# Activity
Please copy every record below exactly, but leave the pictures out.
------ Input for this task ------
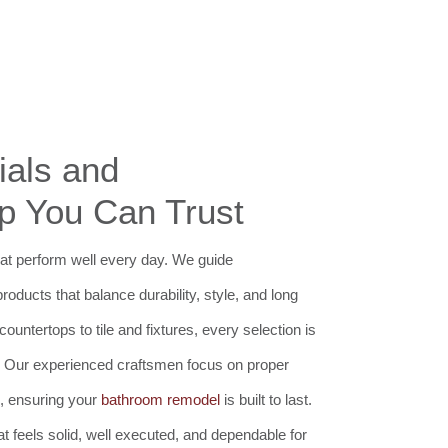
ials and
p You Can Trust
t perform well every day. We guide
ducts that balance durability, style, and long
untertops to tile and fixtures, every selection is
 Our experienced craftsmen focus on proper
il, ensuring your
bathroom remodel
is built to last.
at feels solid, well executed, and dependable for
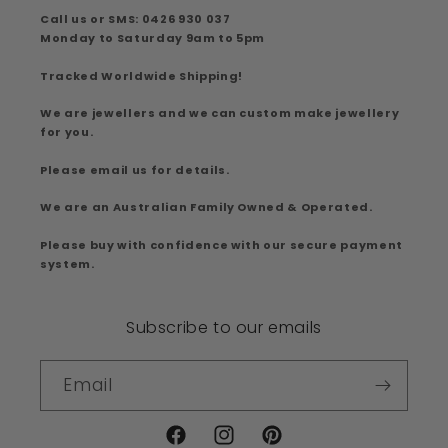
Call us or SMS: 0426 930 037
Monday to Saturday 9am to 5pm
Tracked Worldwide Shipping!
We are jewellers and we can custom make jewellery
for you.
Please email us for details.
We are an Australian Family Owned & Operated.
Please buy with confidence with our secure payment
system.
Subscribe to our emails
Email
Facebook
Instagram
Pinterest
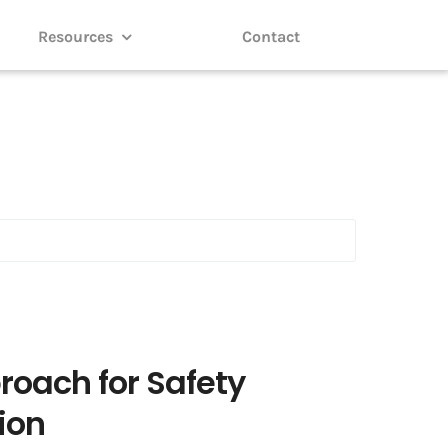
Resources
Contact
roach for Safety
ion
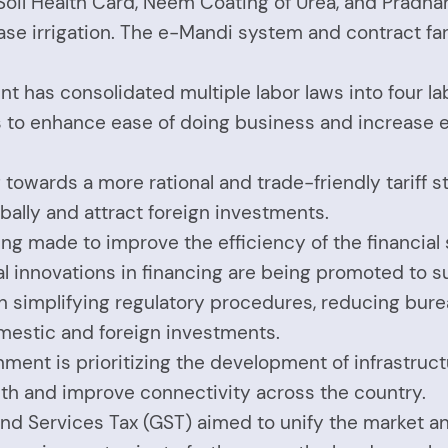
he Soil Health Card, Neem Coating of Urea, and Pradh
ease irrigation. The e-Mandi system and contract 
t has consolidated multiple labor laws into four l
ims to enhance ease of doing business and increase
g towards a more rational and trade-friendly tariff s
lly and attract foreign investments.
eing made to improve the efficiency of the financia
gital innovations in financing are being promoted to
n simplifying regulatory procedures, reducing bure
mestic and foreign investments.
ment is prioritizing the development of infrastructu
wth and improve connectivity across the country.
and Services Tax (GST) aimed to unify the market an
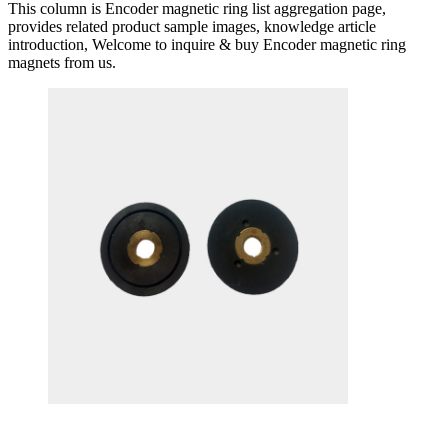
This column is Encoder magnetic ring list aggregation page,
provides related product sample images, knowledge article
introduction, Welcome to inquire & buy Encoder magnetic ring
magnets from us.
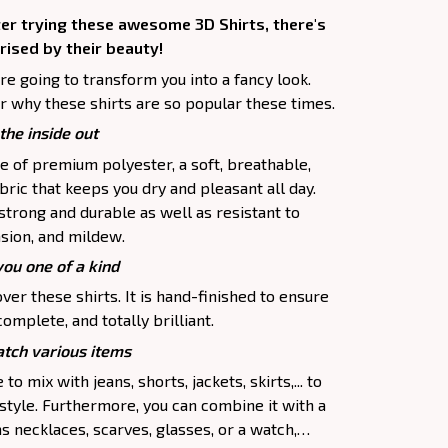
ter trying these awesome 3D Shirts, there's
rised by their beauty!
are going to transform you into a fancy look.
r why these shirts are so popular these times.
the inside out
e of premium polyester, a soft, breathable,
ric that keeps you dry and pleasant all day.
 strong and durable as well as resistant to
asion, and mildew.
you one of a kind
ver these shirts. It is hand-finished to ensure
complete, and totally brilliant.
tch various items
to mix with jeans, shorts, jackets, skirts,... to
 style. Furthermore, you can combine it with a
as necklaces, scarves, glasses, or a watch,…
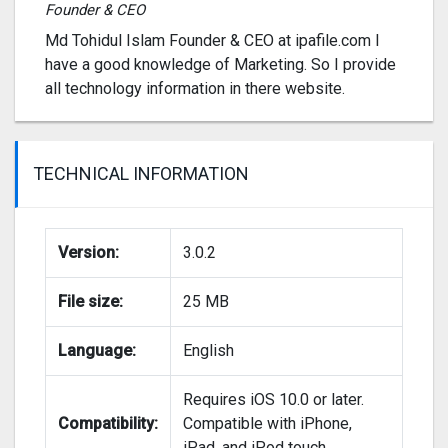
Founder & CEO
Md Tohidul Islam Founder & CEO at ipafile.com I
have a good knowledge of Marketing. So I provide
all technology information in there website.
TECHNICAL INFORMATION
Version:
3.0.2
File size:
25 MB
Language:
English
Requires iOS 10.0 or later.
Compatibility:
Compatible with iPhone,
iPad, and iPod touch.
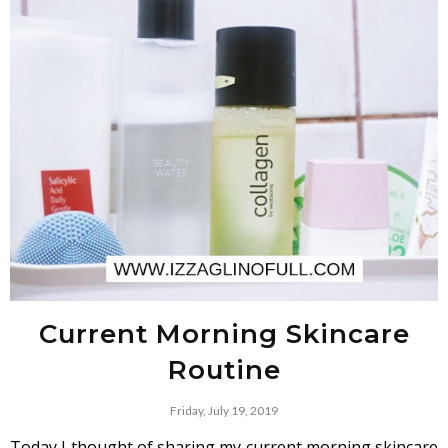
Current Morning Skincare
Routine
Friday, July 19, 2019
Today I thought of sharing my current morning skincare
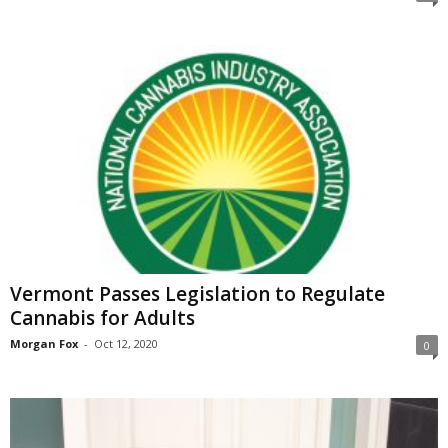
Vermont Passes Legislation to Regulate
Cannabis for Adults
Morgan Fox
-
Oct 12, 2020
0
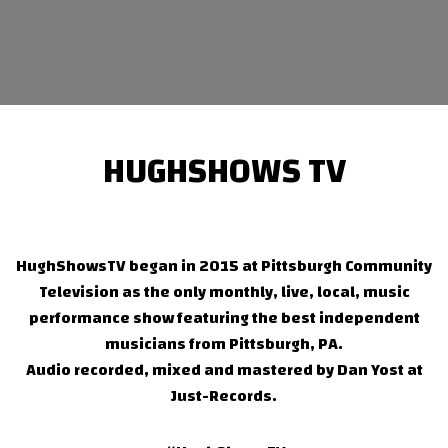
HUGHSHOWS TV
HughShowsTV began in 2015 at Pittsburgh Community
Television as the only monthly, live, local, music
performance show featuring the best independent
musicians from Pittsburgh, PA.
Audio recorded, mixed and mastered by Dan Yost at
Just-Records.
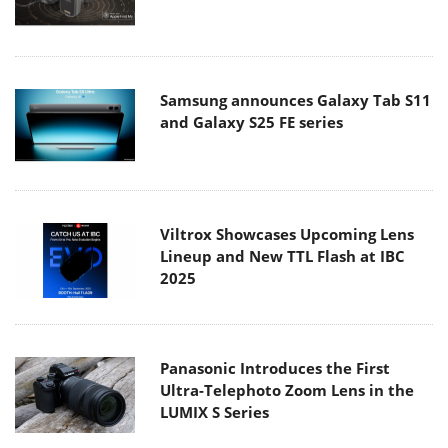
Samsung announces Galaxy Tab S11
and Galaxy S25 FE series
Viltrox Showcases Upcoming Lens
Lineup and New TTL Flash at IBC
2025
Panasonic Introduces the First
Ultra-Telephoto Zoom Lens in the
LUMIX S Series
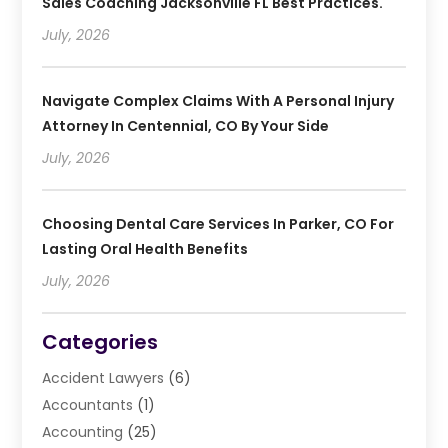
Sales Coaching Jacksonville FL Best Practices.
July, 2026
Navigate Complex Claims With A Personal Injury
Attorney In Centennial, CO By Your Side
July, 2026
Choosing Dental Care Services In Parker, CO For
Lasting Oral Health Benefits
July, 2026
Categories
Accident Lawyers
(6)
Accountants
(1)
Accounting
(25)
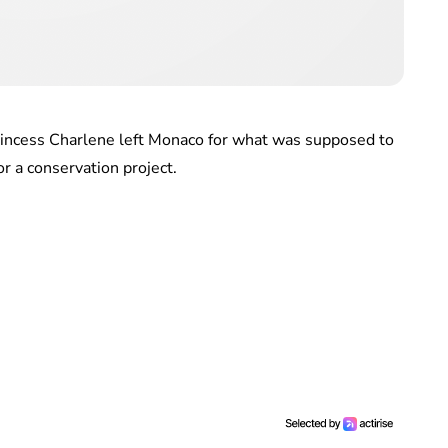
rincess Charlene left Monaco for what was supposed to
or a conservation project.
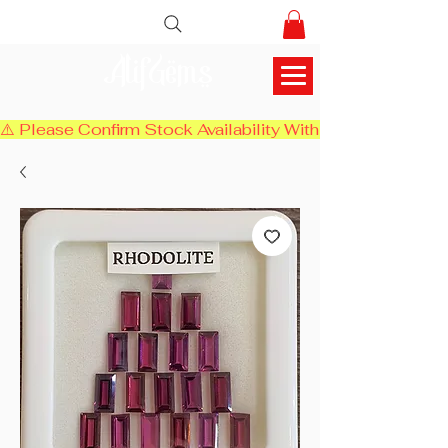
AlifGems
⚠️ Please Confirm Stock Availability With Us Before Chec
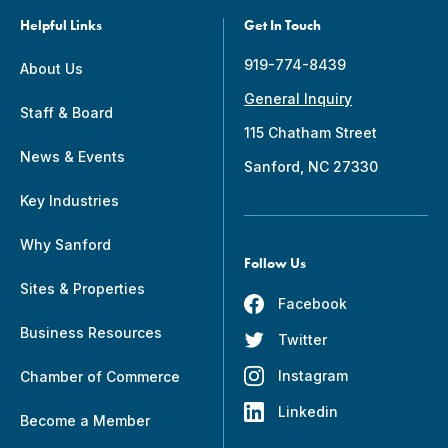
Helpful Links
Get In Touch
919-774-8439
About Us
General Inquiry
Staff & Board
115 Chatham Street
News & Events
Sanford, NC 27330
Key Industries
Why Sanford
Follow Us
Sites & Properties
Facebook
Business Resources
Twitter
Instagram
Chamber of Commerce
Linkedin
Become a Member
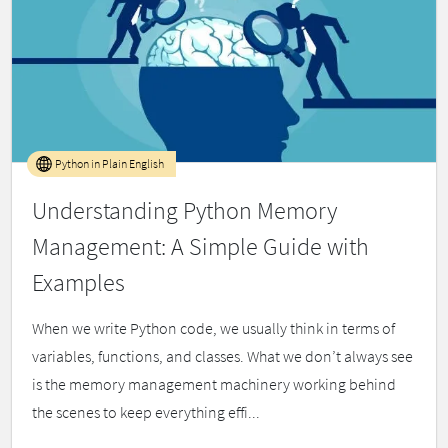
Python in Plain English
Understanding Python Memory
Management: A Simple Guide with
Examples
When we write Python code, we usually think in terms of
variables, functions, and classes. What we don’t always see
is the memory management machinery working behind
the scenes to keep everything effi...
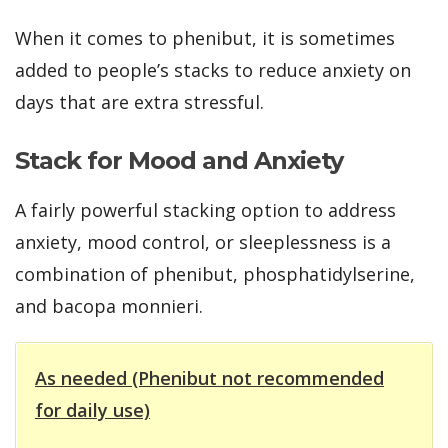
When it comes to phenibut, it is sometimes
added to people’s stacks to reduce anxiety on
days that are extra stressful.
Stack for Mood and Anxiety
A fairly powerful stacking option to address
anxiety, mood control, or sleeplessness is a
combination of phenibut, phosphatidylserine,
and bacopa monnieri.
As needed (Phenibut not recommended
for daily use)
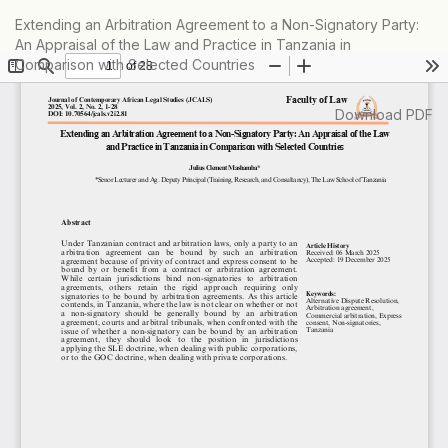
Return
Extending an Arbitration Agreement to a Non-Signatory Party:
to
An Appraisal of the Law and Practice in Tanzania in
Article
Comparison with Selected Countries
Details
Download
Download PDF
------
# Answer area
ials and
p You Can Trust
t perform well every day. We guide
ducts that balance durability, style, and long
untertops to tile and fixtures, every selection is
 Our experienced craftsmen focus on proper
il, ensuring your
bathroom remodel
is built to last.
at feels solid, well executed, and dependable for
Call us or SMS: 0426 930 037
Monday to Saturday 9am to 5pm
Tracked Worldwide Shipping!
We are jewellers and we can custom make jewellery
for you.
Please email us for details.
We are an Australian Family Owned & Operated.
Please buy with confidence with our secure payment
system.
Subscribe to our emails
Email
Facebook
Instagram
Pinterest
Resources
Contact
roach for Safety
ion
he Soil Health Card, Neem Coating of Urea, and Pradh
ease irrigation. The e-Mandi system and contract 
t has consolidated multiple labor laws into four l
ims to enhance ease of doing business and increase
g towards a more rational and trade-friendly tariff s
lly and attract foreign investments.
eing made to improve the efficiency of the financia
gital innovations in financing are being promoted to
n simplifying regulatory procedures, reducing bure
mestic and foreign investments.
ment is prioritizing the development of infrastructu
wth and improve connectivity across the country.
and Services Tax (GST) aimed to unify the market an
This column is Encoder magnetic ring list aggregation page,
provides related product sample images, knowledge article
introduction, Welcome to inquire & buy Encoder magnetic ring
magnets from us.
ter trying these awesome 3D Shirts, there's
rised by their beauty!
are going to transform you into a fancy look.
r why these shirts are so popular these times.
the inside out
e of premium polyester, a soft, breathable,
ric that keeps you dry and pleasant all day.
 strong and durable as well as resistant to
asion, and mildew.
you one of a kind
ver these shirts. It is hand-finished to ensure
complete, and totally brilliant.
tch various items
to mix with jeans, shorts, jackets, skirts,... to
 style. Furthermore, you can combine it with a
as necklaces, scarves, glasses, or a watch,…
Founder & CEO
Md Tohidul Islam Founder & CEO at ipafile.com I
have a good knowledge of Marketing. So I provide
all technology information in there website.
TECHNICAL INFORMATION
Version:
3.0.2
File size:
25 MB
Language:
English
Requires iOS 10.0 or later.
Compatibility:
Compatible with iPhone,
iPad, and iPod touch.
Current Morning Skincare
Routine
Friday, July 19, 2019
Today I thought of sharing my current morning skincare
Vermont Passes Legislation to Regulate
Cannabis for Adults
Morgan Fox
-
Oct 12, 2020
0
HUGHSHOWS TV
HughShowsTV began in 2015 at Pittsburgh Community
Television as the only monthly, live, local, music
performance show featuring the best independent
musicians from Pittsburgh, PA.
Audio recorded, mixed and mastered by Dan Yost at
Just-Records.
Samsung announces Galaxy Tab S11
and Galaxy S25 FE series
Viltrox Showcases Upcoming Lens
Lineup and New TTL Flash at IBC
2025
Panasonic Introduces the First
Ultra-Telephoto Zoom Lens in the
LUMIX S Series
Sales Coaching Jacksonville FL Best Practices.
July, 2026
Navigate Complex Claims With A Personal Injury
Attorney In Centennial, CO By Your Side
July, 2026
Choosing Dental Care Services In Parker, CO For
Lasting Oral Health Benefits
July, 2026
Categories
Accident Lawyers
(6)
Accountants
(1)
Accounting
(25)
rincess Charlene left Monaco for what was supposed to
or a conservation project.
AlifGems
⚠️ Please Confirm Stock Availability With Us Before Chec
Helpful Links
Get In Touch
919-774-8439
About Us
General Inquiry
Staff & Board
115 Chatham Street
News & Events
Sanford, NC 27330
Key Industries
Why Sanford
Follow Us
Sites & Properties
Facebook
Business Resources
Twitter
Instagram
Chamber of Commerce
Linkedin
Become a Member
Python in Plain English
Understanding Python Memory
Management: A Simple Guide with
Examples
When we write Python code, we usually think in terms of
variables, functions, and classes. What we don’t always see
is the memory management machinery working behind
the scenes to keep everything effi...
When it comes to phenibut, it is sometimes
added to people’s stacks to reduce anxiety on
days that are extra stressful.
Stack for Mood and Anxiety
A fairly powerful stacking option to address
anxiety, mood control, or sleeplessness is a
combination of phenibut, phosphatidylserine,
and bacopa monnieri.
As needed (Phenibut not recommended
for daily use)
Return
Extending an Arbitration Agreement to a Non-Signatory Party:
to
An Appraisal of the Law and Practice in Tanzania in
Article
Comparison with Selected Countries
Details
Download
Download PDF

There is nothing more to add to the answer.